Sadly, I have seen the health problems associated with weight and poor diet in my own family. I want to cry, yell, and scream about the fact that many issues with my family members could have been prevented if only they had changed when the doctor told them to change. I know my dad will die from bad lifestyle choices that lead to obesity and caused many health problems. I have watched the strong man who raised me, taught me to be independent, and was my champion for gender equality* become sick and slowly deteriorate. I don’t want that for anyone. I also know the feeling of being ashamed of photos of me because I’ve got a little extra padding. I’ve learned the art of selfie angles. I make excuses for being too busy each year to avoid taking family photos. I have cheated my family out of six years of family photos because of my insecurities.

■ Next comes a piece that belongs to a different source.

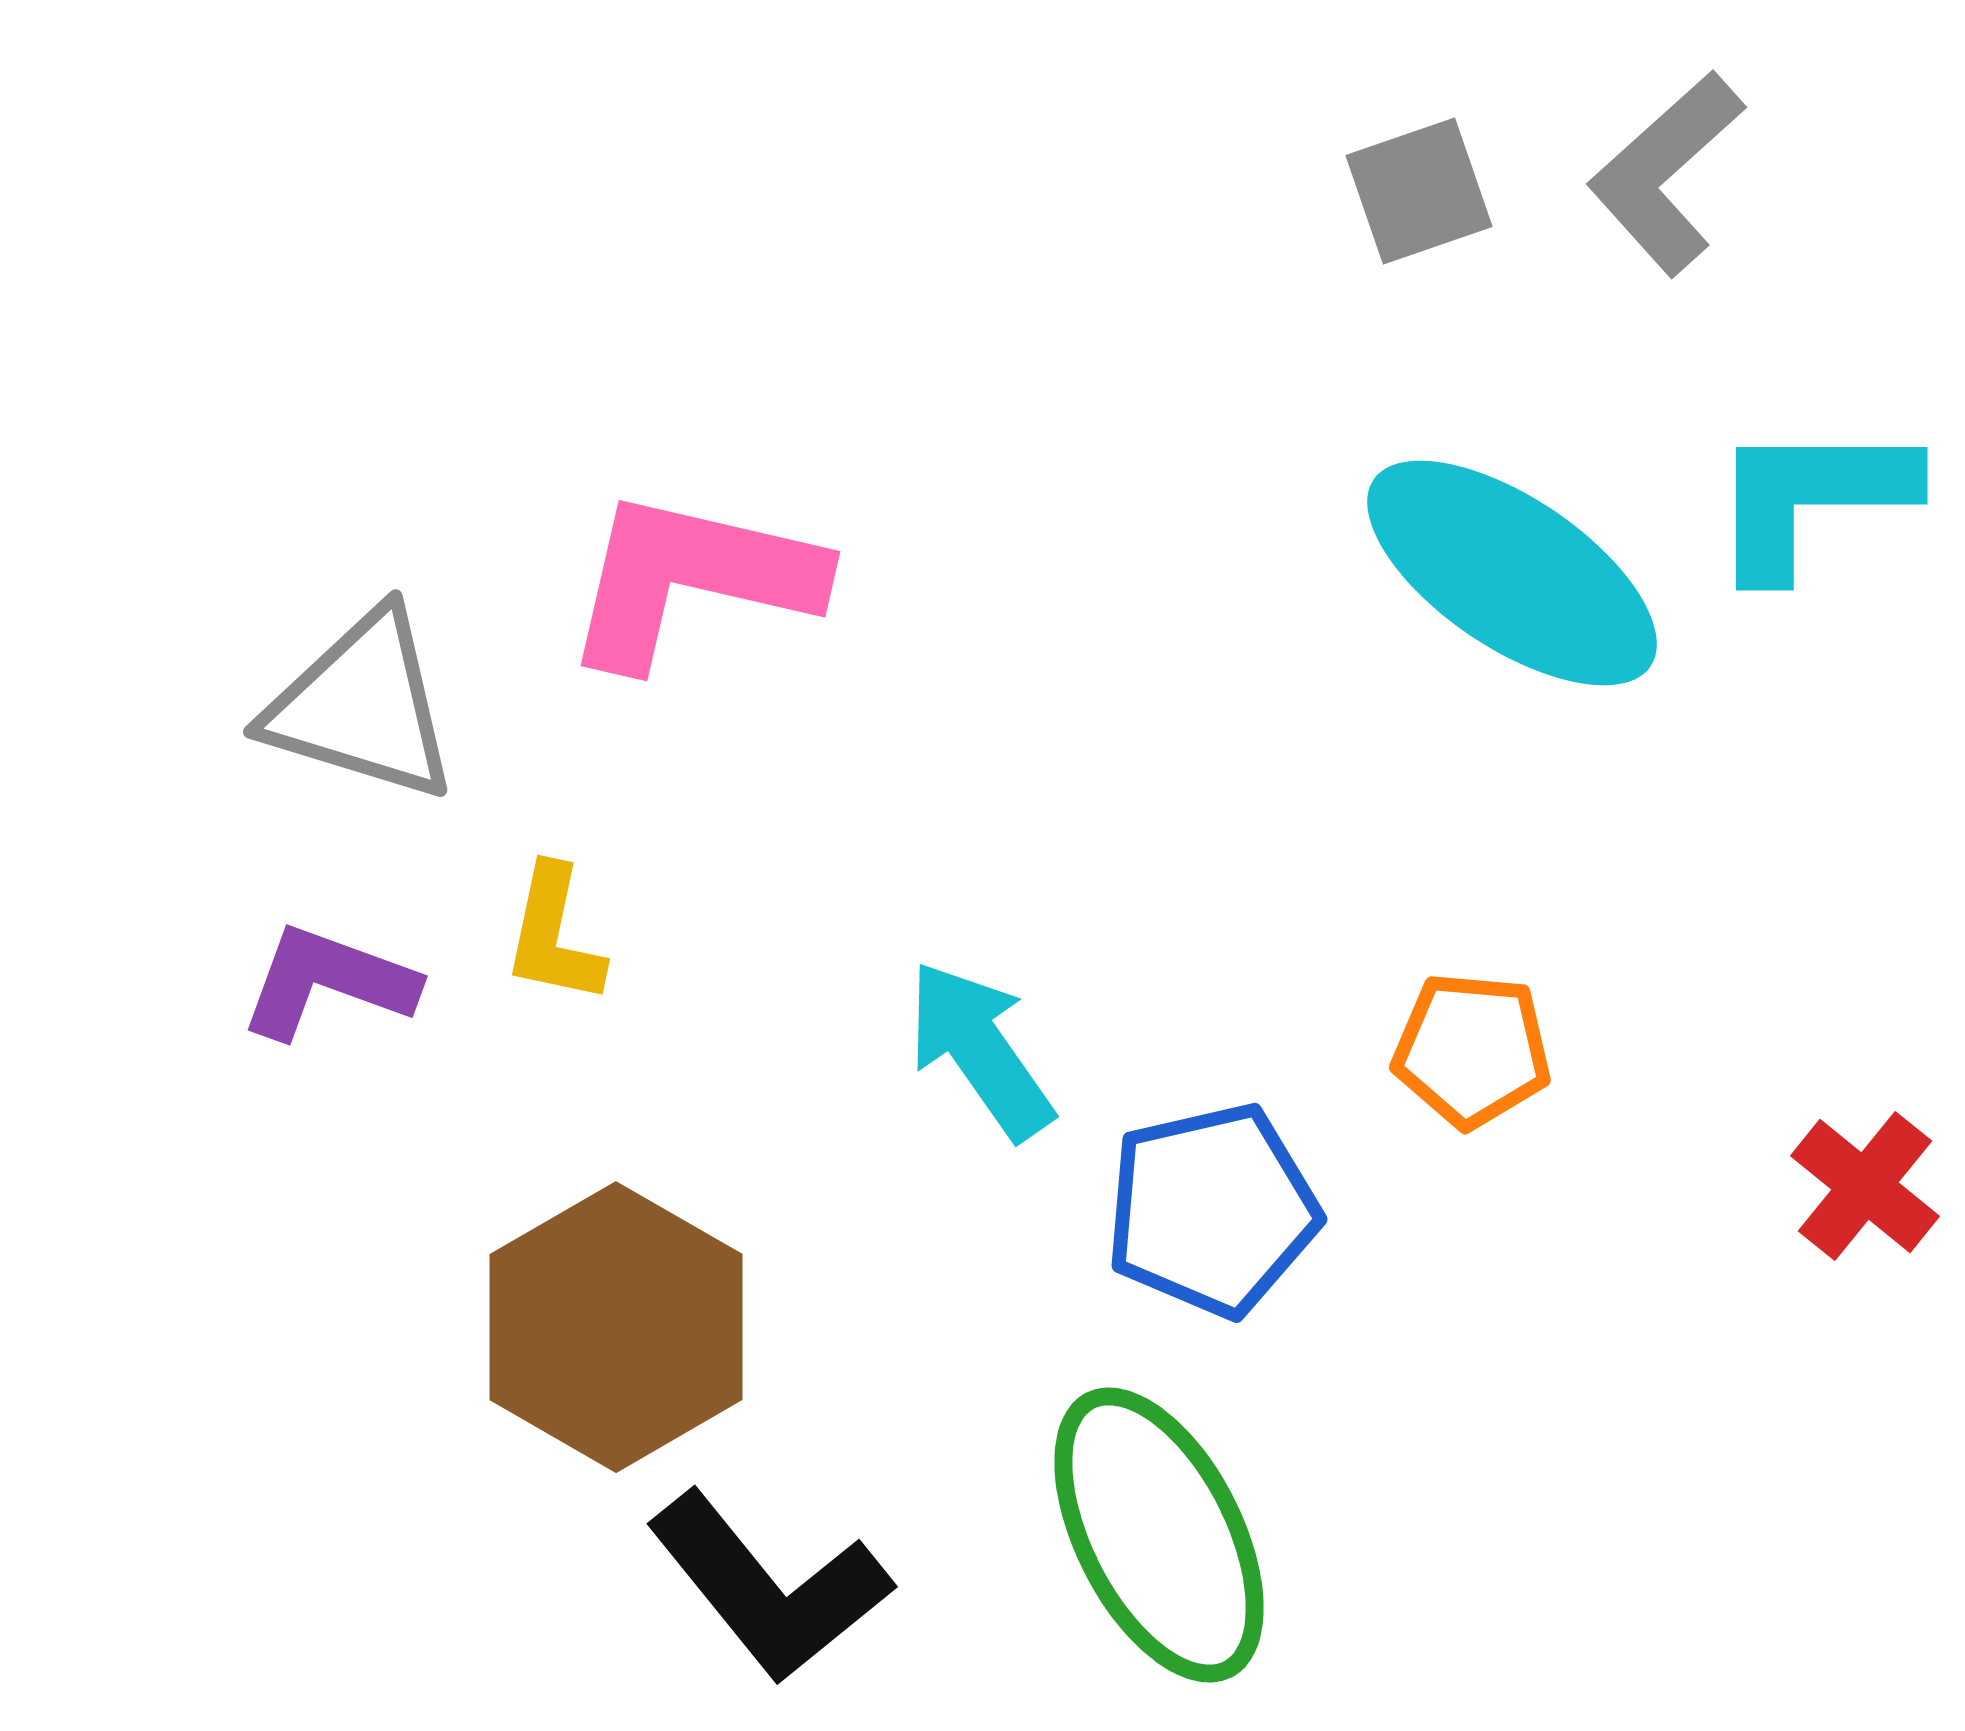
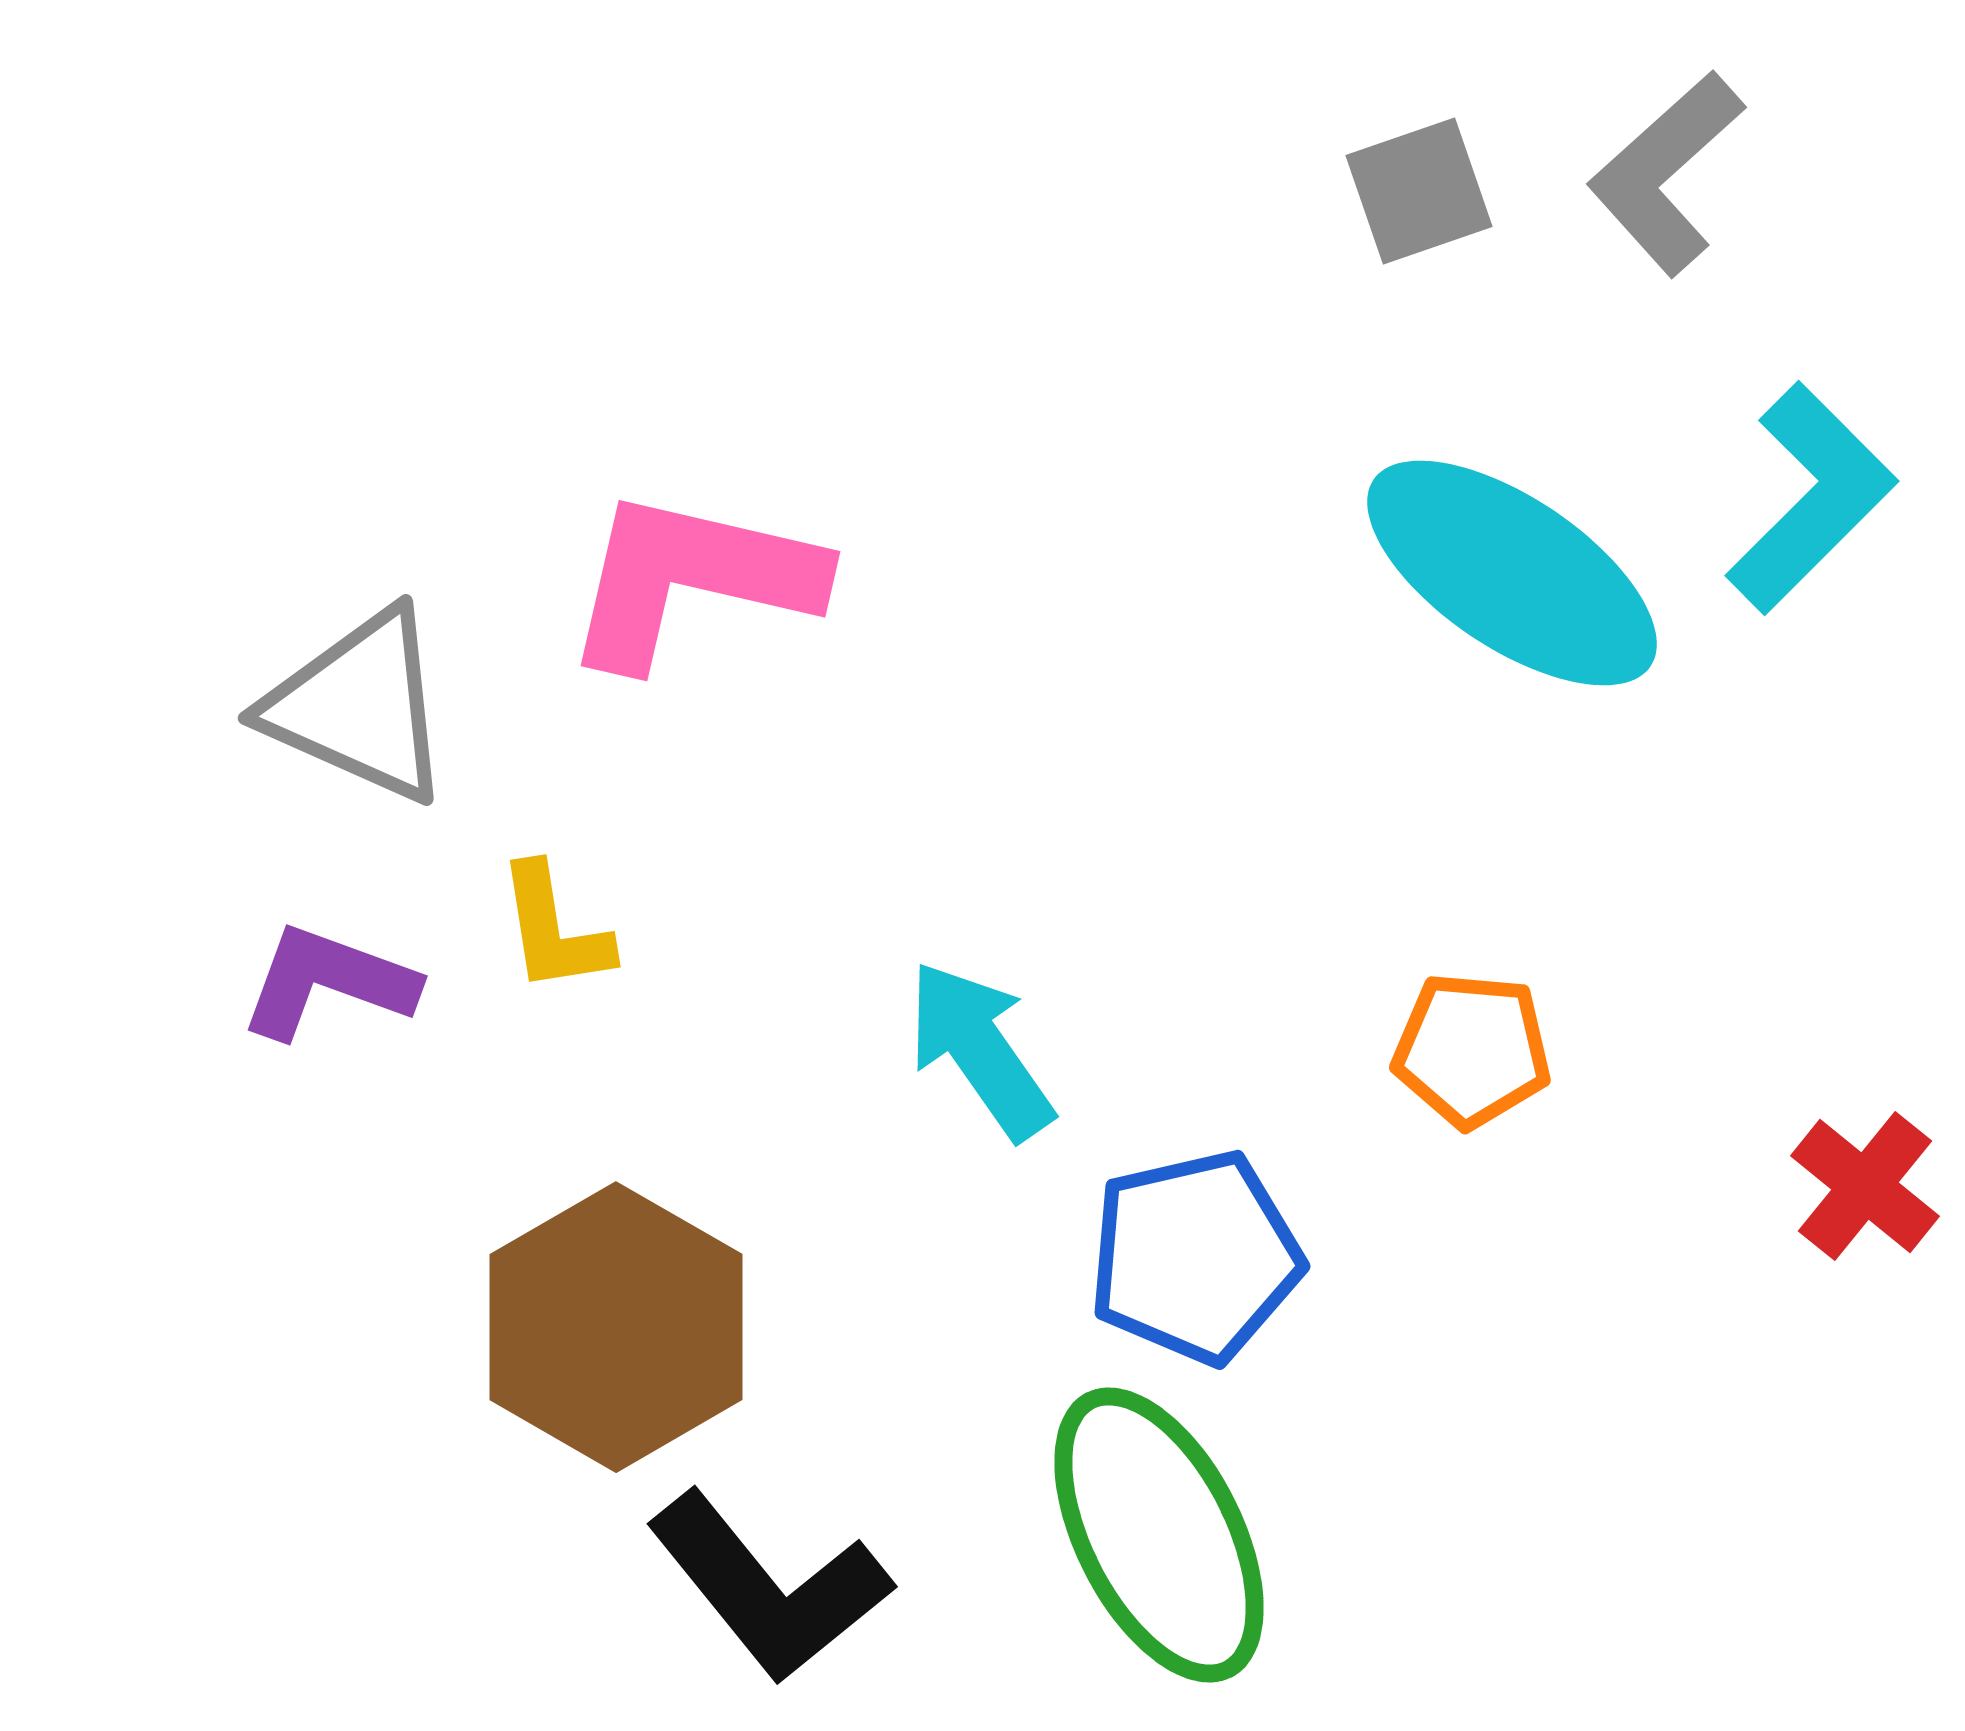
cyan L-shape: rotated 135 degrees clockwise
gray triangle: moved 3 px left; rotated 7 degrees clockwise
yellow L-shape: moved 6 px up; rotated 21 degrees counterclockwise
blue pentagon: moved 17 px left, 47 px down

*He always said, “If a boy can do it, you can do it and do it better.
I could go on, but the point is I finally reach a breaking point. I had hit this point before, but there was nothing there to empower me. I’ve used groups before, and they work. But I needed something that I could anchor around my choices; I happened upon Choice Theory because my dissertation (working on my doctorate in education) involves choices parents make in education. I still use support and accountability groups on Facebook, DietBet, and My Fitness Pal. These are helpful in weight loss and lifestyle goals. I have started to follow fitness experts and trainers on social media. I search Pinterest for motivational quotes like the one below. I have a pair of medium Wonder Woman leggings that I hope to be able to fit in by my birthday as a goal. I am hypothesizing that I have my formula for losing the weight: breaking point + empowerment + goal = weight loss.
See I am the reason I am fat/overweight/unhealthy, but I will also be the reason I will get fit and healthy.